Au XIXème siècle, sainte Thérèse de l’Enfant-Jésus voulait elle aussi monter au ciel. À 5 ans, elle en parlait déjà à sa mère, Zélie Martin, qui écrivait dans une lettre : « La petite Thérèse me demandait l’autre jour si elle irait au Ciel. Je lui ai dit que oui, si elle était bien sage ; elle me répond :  » Oui mais si je n’étais pas mignonne, j’irais en enfer… Mais moi je sais bien ce que je ferais, je m’envolerais avec toi (maman) qui serais au Ciel, comment que le Bon Dieu ferait pour me prendre… tu me tiendrais bien fort dans tes bras ?  » » Plus tard, alors qu’elle est entrée au Carmel, sainte Thérèse écrit qu’elle a toujours  désiré d’être une sainte, mais qu’elle se considère trop petite pour atteindre ce désir d’aller au Ciel ; voilà pourquoi elle a cherché le moyen le plus rapide d’y accéder par une petite voie toute nouvelle, qu’elle présente dans son troisième cahier manuscrit : « Nous sommes dans un siècle d’inventions : maintenant ce n’est plus la peine de gravir les marches d’un escalier, chez les riches un ascenseur le remplace avantageusement.
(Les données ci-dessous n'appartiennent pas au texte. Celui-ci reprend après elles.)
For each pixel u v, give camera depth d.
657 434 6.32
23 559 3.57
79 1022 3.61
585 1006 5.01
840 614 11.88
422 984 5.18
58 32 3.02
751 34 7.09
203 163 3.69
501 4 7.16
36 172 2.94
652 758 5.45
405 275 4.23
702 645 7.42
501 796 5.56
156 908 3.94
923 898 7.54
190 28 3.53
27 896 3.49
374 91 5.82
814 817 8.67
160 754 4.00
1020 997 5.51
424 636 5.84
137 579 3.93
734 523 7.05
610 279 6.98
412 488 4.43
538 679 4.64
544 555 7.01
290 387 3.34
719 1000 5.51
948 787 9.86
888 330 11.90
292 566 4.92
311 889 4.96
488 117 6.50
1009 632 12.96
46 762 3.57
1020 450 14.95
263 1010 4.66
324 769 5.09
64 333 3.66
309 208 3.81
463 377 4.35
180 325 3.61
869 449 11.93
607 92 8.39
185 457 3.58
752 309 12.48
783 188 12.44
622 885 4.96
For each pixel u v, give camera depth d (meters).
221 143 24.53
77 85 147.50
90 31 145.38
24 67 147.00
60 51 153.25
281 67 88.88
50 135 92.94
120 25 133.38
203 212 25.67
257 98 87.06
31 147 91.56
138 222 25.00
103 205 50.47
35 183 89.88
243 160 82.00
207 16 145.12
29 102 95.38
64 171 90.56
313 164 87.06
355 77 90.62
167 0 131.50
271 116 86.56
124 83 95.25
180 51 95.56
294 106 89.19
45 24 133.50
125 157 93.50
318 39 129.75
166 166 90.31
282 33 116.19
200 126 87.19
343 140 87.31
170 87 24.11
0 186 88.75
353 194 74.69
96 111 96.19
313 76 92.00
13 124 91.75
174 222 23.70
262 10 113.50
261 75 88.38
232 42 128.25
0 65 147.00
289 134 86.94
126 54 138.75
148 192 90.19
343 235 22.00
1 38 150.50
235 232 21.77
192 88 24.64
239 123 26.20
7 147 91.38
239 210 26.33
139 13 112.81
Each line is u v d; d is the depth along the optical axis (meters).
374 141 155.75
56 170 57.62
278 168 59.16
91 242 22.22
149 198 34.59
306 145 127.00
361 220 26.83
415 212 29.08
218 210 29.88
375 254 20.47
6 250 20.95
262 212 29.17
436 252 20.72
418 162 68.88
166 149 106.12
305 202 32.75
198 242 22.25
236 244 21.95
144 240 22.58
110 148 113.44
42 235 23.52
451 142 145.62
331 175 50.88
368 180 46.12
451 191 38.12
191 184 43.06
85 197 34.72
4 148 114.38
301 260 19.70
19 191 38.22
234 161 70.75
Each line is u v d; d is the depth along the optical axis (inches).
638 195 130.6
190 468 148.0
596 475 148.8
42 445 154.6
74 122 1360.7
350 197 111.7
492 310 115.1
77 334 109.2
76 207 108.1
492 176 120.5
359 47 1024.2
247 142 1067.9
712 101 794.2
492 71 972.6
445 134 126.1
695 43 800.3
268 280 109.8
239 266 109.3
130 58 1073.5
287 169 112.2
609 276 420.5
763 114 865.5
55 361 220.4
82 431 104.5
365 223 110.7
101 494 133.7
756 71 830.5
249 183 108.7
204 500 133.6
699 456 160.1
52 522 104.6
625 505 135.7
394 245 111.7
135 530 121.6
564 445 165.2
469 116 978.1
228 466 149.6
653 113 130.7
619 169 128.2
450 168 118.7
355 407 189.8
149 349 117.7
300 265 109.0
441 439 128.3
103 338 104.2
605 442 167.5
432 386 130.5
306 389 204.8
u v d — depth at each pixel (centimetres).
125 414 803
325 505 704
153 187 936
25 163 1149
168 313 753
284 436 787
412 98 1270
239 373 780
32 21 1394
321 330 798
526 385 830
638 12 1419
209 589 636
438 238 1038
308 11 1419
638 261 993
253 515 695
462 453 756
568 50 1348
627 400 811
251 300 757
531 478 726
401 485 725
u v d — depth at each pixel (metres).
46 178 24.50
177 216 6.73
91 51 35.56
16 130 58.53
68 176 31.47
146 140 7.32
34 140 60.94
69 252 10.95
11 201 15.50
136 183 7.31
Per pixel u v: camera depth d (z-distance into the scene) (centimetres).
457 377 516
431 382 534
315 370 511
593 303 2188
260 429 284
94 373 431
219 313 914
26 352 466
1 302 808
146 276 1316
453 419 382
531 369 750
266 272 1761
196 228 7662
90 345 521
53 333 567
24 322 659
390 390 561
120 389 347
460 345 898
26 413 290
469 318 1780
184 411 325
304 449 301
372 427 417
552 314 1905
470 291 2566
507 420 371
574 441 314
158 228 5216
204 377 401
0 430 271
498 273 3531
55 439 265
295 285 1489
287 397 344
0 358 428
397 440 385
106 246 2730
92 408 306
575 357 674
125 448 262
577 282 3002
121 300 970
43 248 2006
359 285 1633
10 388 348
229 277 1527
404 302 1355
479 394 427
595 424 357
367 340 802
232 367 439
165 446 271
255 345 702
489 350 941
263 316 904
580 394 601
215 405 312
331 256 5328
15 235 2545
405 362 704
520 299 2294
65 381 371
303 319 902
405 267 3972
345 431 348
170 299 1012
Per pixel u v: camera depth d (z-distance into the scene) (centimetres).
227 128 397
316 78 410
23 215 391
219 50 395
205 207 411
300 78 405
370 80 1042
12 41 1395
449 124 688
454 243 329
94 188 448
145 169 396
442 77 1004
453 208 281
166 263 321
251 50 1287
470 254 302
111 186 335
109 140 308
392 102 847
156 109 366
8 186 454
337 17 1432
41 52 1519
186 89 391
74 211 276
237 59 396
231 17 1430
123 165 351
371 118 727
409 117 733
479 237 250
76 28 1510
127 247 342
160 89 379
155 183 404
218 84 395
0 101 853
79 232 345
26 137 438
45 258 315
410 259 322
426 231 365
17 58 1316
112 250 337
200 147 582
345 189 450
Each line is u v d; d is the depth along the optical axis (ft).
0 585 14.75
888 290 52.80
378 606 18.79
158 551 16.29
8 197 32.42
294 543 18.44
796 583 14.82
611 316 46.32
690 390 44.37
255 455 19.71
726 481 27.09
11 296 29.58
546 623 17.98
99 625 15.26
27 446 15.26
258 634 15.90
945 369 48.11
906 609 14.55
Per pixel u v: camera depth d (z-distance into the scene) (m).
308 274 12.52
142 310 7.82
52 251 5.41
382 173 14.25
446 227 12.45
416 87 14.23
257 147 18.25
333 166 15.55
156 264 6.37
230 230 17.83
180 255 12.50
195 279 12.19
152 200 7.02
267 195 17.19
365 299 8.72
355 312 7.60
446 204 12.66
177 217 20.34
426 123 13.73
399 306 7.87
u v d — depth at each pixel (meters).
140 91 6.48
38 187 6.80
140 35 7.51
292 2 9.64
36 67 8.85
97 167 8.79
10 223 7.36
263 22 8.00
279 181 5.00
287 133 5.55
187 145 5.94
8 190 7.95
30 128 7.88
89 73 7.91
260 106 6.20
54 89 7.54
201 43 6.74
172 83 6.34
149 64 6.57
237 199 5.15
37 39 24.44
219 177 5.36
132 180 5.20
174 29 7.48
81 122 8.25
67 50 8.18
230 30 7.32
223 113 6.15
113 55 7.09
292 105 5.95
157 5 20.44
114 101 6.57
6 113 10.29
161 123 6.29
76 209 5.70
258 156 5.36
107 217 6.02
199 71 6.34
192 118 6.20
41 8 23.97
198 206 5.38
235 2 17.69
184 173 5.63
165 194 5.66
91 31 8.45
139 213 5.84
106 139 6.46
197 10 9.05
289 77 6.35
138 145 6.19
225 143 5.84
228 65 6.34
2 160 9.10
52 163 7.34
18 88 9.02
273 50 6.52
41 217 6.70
Moi je voudrais aussi trouver un ascenseur pour m’élever jusqu’à Jésus, car je suis trop petite pour monter le rude escalier de la perfection. Alors j’ai recherché dans les livres saints l’indication de l’ascenseur, objet de mon désir et j’ai lu ces mots sortis de la bouche de la Sagesse Éternelle :  » Si quelqu’un est tout petit, qu’il vienne à moi.  » Alors je suis venue, devinant que j’avais trouvé ce que je cherchais et voulant savoir, ô mon Dieu, ce que vous feriez au tout petit qui répondrait à votre appel, j’ai continué mes recherches et voici ce que j’ai trouvé :  » Comme une mère caresse son enfant, ainsi je vous consolerai, je vous porterai sur mon sein et je vous balancerai sur mes genoux !  » Ah ! jamais paroles plus tendres, plus mélodieuses, ne sont venues réjouir mon âme, l’ascenseur qui doit m’élever jusqu’au Ciel, ce sont vos bras, ô Jésus ! Pour cela je n’ai pas besoin de grandir, au contraire, il faut que je reste petite, que je le devienne de plus en plus. Ô mon Dieu, vous avez dépassé mon attente et moi je veux chanter vos miséricordes. » (Ms C, 2 v°, 3 r°)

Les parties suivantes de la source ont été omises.